### Document

From mboxrd@z Thu Jan  1 00:00:00 1970
Return-Path: <netdev-owner@kernel.org>
X-Spam-Checker-Version: SpamAssassin 3.4.0 (2014-02-07) on
	aws-us-west-2-korg-lkml-1.web.codeaurora.org
Received: from vger.kernel.org (vger.kernel.org [23.128.96.18])
	by smtp.lore.kernel.org (Postfix) with ESMTP id 18E00C433FE
	for <netdev@archiver.kernel.org>; Fri, 20 May 2022 00:45:11 +0000 (UTC)
Received: (majordomo@vger.kernel.org) by vger.kernel.org via listexpand
        id S1344114AbiETApJ (ORCPT <rfc822;netdev@archiver.kernel.org>);
        Thu, 19 May 2022 20:45:09 -0400
Received: from lindbergh.monkeyblade.net ([23.128.96.19]:41684 "EHLO
        lindbergh.monkeyblade.net" rhost-flags-OK-OK-OK-OK) by vger.kernel.org
        with ESMTP id S1343921AbiETApH (ORCPT
        <rfc822;netdev@vger.kernel.org>); Thu, 19 May 2022 20:45:07 -0400
Received: from ams.source.kernel.org (ams.source.kernel.org [IPv6:2604:1380:4601:e00::1])
        by lindbergh.monkeyblade.net (Postfix) with ESMTPS id 258311312AC
        for <netdev@vger.kernel.org>; Thu, 19 May 2022 17:45:05 -0700 (PDT)
Received: from smtp.kernel.org (relay.kernel.org [52.25.139.140])
        (using TLSv1.2 with cipher ECDHE-RSA-AES256-GCM-SHA384 (256/256 bits))
        (No client certificate requested)
        by ams.source.kernel.org (Postfix) with ESMTPS id BFE59B827DB
        for <netdev@vger.kernel.org>; Fri, 20 May 2022 00:45:03 +0000 (UTC)
Received: by smtp.kernel.org (Postfix) with ESMTPSA id 2194DC385AA;
        Fri, 20 May 2022 00:45:02 +0000 (UTC)
DKIM-Signature: v=1; a=rsa-sha256; c=relaxed/simple; d=kernel.org;
        s=k20201202; t=1653007502;
        bh=LEvX7fCRTsWAI6qnnXkhANYgMy894HIAyhAkATUeXYg=;
        h=From:To:Cc:Subject:Date:From;
        b=Z8sSf1alq6CUajH6os2diQ/0Q9UGvMx3CW0TV01n6BSxnxfTOGliG/CkUFfuMlgka
         Sx8Hi31tzfUhcNROMiI3PSAXcCK/auQ+6WRSg7QZEXNYciuRlKzxXk0zV5x9eSY06C
         T3uIh/dG2LqxkzGx5DL0xZyzCMnt/a5Q7OmakYIiTXbUhrxnyEY8supW4YNzPrue81
         Ct4jNGc12fbGDDDIbiFeZ7bqOMGVp87yzUgF6fhzRJ1v7w8R4u9x3taHxDQlkfyyP4
         M5e8Xo0lrSDVaTRXVXX91XNMv4W2dpnlXtOex/HSIHNC+pNczYdHqLEJZJ/FREeyn2
         CLXEPi6SiIlCQ==
From:   Jakub Kicinski <kuba@kernel.org>
To:     netdev@vger.kernel.org
Cc:     linux@armlinux.org.uk, olteanv@gmail.com, andrew@lunn.ch,
        hkallweit1@gmail.com, f.fainelli@gmail.com, saeedm@nvidia.com,
        michael.chan@broadcom.com, Jakub Kicinski <kuba@kernel.org>
Subject: [RFC net-next] net: track locally triggered link loss
Date:   Thu, 19 May 2022 17:45:00 -0700
Message-Id: <20220520004500.2250674-1-kuba@kernel.org>
X-Mailer: git-send-email 2.34.3
MIME-Version: 1.0
Content-Transfer-Encoding: 8bit
Precedence: bulk
List-ID: <netdev.vger.kernel.org>
X-Mailing-List: netdev@vger.kernel.org

A comment above carrier_up_count / carrier_down_count in netdevice.h
proudly states:

	/* Stats to monitor link on/off, flapping */

In reality datacenter NIC drivers introduce quite a bit of noise
into those statistics, making them less than ideal for link flap
detection.

######
### Record extracts

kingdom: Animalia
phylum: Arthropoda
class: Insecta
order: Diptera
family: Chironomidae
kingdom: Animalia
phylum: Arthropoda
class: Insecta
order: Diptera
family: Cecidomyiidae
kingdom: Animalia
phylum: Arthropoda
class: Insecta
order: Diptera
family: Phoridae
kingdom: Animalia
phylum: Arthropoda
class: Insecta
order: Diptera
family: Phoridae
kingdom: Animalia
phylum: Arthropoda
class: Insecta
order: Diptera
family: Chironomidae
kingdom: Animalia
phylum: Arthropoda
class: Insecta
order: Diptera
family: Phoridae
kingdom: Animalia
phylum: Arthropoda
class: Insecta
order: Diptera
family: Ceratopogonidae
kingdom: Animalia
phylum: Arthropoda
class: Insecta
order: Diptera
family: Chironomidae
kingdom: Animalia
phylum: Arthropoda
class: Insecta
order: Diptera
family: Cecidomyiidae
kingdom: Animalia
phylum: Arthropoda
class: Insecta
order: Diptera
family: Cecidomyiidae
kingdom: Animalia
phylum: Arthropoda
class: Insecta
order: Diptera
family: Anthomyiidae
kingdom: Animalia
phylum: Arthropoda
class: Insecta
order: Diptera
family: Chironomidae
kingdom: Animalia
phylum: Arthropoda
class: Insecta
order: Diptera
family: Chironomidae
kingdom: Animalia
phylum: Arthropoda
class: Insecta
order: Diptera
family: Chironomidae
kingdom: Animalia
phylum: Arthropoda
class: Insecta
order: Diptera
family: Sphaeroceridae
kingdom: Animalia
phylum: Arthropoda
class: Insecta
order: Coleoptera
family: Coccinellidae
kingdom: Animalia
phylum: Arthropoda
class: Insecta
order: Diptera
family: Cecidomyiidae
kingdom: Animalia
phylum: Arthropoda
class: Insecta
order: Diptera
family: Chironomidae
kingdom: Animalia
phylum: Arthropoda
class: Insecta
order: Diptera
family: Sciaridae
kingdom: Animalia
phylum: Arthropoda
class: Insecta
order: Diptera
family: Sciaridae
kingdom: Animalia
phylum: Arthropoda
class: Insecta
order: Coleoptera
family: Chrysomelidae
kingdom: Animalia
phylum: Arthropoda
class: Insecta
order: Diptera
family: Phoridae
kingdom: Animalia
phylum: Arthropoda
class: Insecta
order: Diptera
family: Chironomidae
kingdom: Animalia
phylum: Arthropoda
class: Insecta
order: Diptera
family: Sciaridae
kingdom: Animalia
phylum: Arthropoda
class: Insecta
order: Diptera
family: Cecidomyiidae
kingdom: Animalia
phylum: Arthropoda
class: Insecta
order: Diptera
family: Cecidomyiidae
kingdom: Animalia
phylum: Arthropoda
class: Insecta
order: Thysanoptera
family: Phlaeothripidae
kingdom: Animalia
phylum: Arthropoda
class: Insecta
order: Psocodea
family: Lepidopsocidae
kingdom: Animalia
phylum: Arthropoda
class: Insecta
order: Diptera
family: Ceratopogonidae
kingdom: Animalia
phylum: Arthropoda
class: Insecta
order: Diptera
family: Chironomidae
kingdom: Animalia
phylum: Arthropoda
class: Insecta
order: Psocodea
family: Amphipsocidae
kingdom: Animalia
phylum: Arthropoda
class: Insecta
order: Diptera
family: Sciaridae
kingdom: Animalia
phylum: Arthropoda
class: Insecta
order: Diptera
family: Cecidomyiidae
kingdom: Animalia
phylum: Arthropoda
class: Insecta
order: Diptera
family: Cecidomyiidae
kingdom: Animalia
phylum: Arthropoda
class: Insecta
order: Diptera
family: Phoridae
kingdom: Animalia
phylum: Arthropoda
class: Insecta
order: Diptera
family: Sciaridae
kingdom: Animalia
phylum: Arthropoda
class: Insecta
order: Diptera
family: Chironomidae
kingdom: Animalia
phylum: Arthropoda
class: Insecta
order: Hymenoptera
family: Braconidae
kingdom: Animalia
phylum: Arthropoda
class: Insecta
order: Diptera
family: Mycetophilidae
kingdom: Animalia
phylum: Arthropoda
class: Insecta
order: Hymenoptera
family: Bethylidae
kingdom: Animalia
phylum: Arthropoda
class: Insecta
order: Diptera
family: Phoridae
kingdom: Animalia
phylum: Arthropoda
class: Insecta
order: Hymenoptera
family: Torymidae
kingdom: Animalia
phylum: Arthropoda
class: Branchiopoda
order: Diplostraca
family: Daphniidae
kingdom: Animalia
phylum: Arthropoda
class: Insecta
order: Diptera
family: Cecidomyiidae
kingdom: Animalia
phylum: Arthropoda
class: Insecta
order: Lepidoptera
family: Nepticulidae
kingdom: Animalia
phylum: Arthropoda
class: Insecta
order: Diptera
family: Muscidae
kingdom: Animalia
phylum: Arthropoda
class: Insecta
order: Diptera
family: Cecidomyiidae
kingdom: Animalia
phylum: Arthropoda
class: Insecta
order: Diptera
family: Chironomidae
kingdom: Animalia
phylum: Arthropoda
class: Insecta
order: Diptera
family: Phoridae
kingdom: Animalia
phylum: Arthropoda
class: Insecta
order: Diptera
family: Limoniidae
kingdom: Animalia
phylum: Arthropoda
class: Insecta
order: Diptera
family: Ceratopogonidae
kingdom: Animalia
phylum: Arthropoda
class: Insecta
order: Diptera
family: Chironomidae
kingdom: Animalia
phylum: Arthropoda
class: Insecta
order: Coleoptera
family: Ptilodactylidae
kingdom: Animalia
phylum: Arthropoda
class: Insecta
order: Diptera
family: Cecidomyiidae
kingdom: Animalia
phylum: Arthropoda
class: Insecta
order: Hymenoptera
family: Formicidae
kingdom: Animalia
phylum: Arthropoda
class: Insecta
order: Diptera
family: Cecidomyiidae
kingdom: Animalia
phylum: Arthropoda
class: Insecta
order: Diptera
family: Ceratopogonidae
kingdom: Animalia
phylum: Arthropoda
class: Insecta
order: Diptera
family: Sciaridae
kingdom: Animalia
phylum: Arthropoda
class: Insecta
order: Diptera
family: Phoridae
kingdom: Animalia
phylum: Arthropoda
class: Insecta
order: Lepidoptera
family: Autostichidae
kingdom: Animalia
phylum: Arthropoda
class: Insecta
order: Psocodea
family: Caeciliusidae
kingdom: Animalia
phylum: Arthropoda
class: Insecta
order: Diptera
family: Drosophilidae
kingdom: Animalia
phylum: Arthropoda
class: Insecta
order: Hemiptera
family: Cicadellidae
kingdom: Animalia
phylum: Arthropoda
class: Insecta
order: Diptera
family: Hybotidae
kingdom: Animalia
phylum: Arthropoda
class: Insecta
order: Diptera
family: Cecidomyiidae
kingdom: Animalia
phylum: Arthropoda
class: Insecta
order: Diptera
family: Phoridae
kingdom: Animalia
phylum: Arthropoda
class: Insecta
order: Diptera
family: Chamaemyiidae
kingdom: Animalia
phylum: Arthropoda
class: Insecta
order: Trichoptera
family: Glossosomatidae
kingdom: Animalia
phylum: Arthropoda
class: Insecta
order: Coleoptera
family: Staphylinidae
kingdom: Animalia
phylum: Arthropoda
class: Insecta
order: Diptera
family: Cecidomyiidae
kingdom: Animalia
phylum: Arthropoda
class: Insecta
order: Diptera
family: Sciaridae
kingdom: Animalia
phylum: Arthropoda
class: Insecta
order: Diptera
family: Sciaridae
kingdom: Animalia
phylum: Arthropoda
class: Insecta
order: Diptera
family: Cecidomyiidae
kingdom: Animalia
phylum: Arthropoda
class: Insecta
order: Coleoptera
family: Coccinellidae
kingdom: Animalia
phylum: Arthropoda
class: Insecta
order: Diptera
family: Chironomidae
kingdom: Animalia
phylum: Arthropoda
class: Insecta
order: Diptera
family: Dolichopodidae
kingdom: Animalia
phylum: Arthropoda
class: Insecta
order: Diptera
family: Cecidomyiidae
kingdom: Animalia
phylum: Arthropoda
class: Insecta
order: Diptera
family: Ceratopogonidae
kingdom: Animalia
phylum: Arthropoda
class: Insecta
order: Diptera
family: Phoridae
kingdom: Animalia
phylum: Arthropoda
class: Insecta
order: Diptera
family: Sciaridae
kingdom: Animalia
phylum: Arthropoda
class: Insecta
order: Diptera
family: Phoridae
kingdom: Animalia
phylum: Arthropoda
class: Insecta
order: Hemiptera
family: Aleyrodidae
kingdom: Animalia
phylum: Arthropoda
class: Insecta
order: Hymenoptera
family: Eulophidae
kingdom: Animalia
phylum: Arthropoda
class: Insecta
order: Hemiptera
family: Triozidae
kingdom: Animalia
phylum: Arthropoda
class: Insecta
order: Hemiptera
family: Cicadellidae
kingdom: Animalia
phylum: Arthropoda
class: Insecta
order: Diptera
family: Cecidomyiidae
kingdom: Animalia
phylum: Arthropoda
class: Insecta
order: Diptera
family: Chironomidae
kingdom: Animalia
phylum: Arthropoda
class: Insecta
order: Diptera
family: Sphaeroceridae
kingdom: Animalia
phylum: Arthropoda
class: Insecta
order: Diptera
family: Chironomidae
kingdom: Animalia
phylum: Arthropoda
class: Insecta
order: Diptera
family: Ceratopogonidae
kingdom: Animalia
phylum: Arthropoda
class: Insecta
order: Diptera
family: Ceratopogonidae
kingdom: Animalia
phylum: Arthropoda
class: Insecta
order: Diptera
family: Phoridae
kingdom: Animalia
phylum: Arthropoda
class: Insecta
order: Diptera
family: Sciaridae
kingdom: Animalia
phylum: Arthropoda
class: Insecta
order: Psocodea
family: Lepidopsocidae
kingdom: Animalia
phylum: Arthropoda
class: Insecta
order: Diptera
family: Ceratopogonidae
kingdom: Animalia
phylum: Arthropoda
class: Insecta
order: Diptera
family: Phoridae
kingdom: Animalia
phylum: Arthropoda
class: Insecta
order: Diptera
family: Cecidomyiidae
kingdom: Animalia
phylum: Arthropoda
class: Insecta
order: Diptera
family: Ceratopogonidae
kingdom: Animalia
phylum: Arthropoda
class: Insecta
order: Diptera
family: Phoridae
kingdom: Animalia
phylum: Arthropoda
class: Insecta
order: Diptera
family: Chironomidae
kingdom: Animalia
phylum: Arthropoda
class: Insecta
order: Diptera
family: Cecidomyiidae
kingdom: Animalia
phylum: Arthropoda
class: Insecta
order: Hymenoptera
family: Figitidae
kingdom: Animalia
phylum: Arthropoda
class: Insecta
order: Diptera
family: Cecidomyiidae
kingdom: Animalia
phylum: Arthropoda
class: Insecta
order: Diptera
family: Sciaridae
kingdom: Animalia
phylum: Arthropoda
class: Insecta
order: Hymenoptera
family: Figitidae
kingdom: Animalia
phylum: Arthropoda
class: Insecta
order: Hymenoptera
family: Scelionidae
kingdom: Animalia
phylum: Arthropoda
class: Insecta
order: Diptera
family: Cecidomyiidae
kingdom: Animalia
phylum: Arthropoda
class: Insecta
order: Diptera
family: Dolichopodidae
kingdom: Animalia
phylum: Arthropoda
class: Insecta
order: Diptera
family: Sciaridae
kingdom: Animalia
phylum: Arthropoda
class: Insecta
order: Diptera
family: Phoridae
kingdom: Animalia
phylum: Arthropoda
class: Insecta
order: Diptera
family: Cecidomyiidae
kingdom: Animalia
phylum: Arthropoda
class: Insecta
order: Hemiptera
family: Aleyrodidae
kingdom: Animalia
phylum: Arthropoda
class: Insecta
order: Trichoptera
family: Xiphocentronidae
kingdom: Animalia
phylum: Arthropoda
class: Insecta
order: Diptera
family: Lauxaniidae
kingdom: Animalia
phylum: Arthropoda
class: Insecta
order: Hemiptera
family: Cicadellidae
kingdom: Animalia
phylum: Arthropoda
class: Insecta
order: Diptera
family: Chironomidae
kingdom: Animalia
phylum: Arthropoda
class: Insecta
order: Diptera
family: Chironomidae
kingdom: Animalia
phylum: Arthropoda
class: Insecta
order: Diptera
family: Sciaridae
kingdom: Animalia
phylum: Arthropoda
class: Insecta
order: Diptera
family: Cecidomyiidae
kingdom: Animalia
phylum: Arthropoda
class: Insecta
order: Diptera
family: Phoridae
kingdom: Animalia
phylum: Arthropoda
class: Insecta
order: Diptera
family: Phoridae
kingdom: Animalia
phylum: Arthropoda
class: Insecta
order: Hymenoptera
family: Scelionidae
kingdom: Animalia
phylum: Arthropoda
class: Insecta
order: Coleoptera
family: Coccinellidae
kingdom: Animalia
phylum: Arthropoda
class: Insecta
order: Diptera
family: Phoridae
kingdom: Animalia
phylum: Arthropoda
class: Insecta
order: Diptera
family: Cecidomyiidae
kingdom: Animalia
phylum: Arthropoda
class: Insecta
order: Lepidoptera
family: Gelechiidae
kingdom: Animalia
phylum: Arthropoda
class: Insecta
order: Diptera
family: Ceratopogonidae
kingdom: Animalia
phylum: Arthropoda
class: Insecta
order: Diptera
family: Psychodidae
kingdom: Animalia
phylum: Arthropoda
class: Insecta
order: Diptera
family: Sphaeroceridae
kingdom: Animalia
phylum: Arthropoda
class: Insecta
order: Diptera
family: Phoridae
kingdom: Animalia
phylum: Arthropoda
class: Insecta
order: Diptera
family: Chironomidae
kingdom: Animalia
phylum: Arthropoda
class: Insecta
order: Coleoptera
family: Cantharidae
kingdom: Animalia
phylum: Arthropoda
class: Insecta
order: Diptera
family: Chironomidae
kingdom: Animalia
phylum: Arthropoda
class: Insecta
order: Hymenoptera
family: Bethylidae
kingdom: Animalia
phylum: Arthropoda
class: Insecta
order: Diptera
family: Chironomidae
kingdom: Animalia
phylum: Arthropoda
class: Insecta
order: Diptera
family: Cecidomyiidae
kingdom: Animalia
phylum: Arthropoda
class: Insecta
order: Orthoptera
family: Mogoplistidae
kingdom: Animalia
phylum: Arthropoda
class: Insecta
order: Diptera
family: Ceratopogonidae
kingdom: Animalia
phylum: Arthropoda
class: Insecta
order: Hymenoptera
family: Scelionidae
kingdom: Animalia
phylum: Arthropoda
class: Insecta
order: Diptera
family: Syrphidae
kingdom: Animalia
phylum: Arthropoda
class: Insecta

######

- **Tasks and exercises**:
- a) In the link-loss email, what do datacenter NIC drivers introduce into the carrier_up_count and carrier_down_count statistics?
- b) Extend the link-loss email, picking up right after its final sentence.

- **The answers**:
- a) Quite a bit of noise.

- b)
There are 3 types of events counted as carrier changes today:
  (1) reconfiguration which requires pausing Tx and Rx but doesn't
      actually result in a link down for the remote end;
  (2) reconfiguration events which do take the link down;
 (3a) real PHY-detected link loss due to remote end's actions;
 (3b) real PHY-detected link loss due to signal integrity issues.

(3a and 3b are indistinguishable to local end so counting as one.)

Reconfigurations of type (1) are when drivers call netif_carrier_off()
/ netif_carrier_on() around changes to queues, IRQs, time stamping,
XDP enablement etc. In DC scenarios machine provisioning or
reallocation causes multiple settings to be changed in close
succession. This looks like a spike in link flaps to monitoring
systems.

Suppressing the fake carrier changes while maintaining the Rx/Tx
pause behavior seems hard, and can introduce a divergence in what
the kernel thinks about the device (paused) vs what user space
thinks (running).

Another option would be to expose a link loss statistic which
some devices (FW) already maintain. Unfortunately, such stats
are not very common (unless my grepping skills fail me).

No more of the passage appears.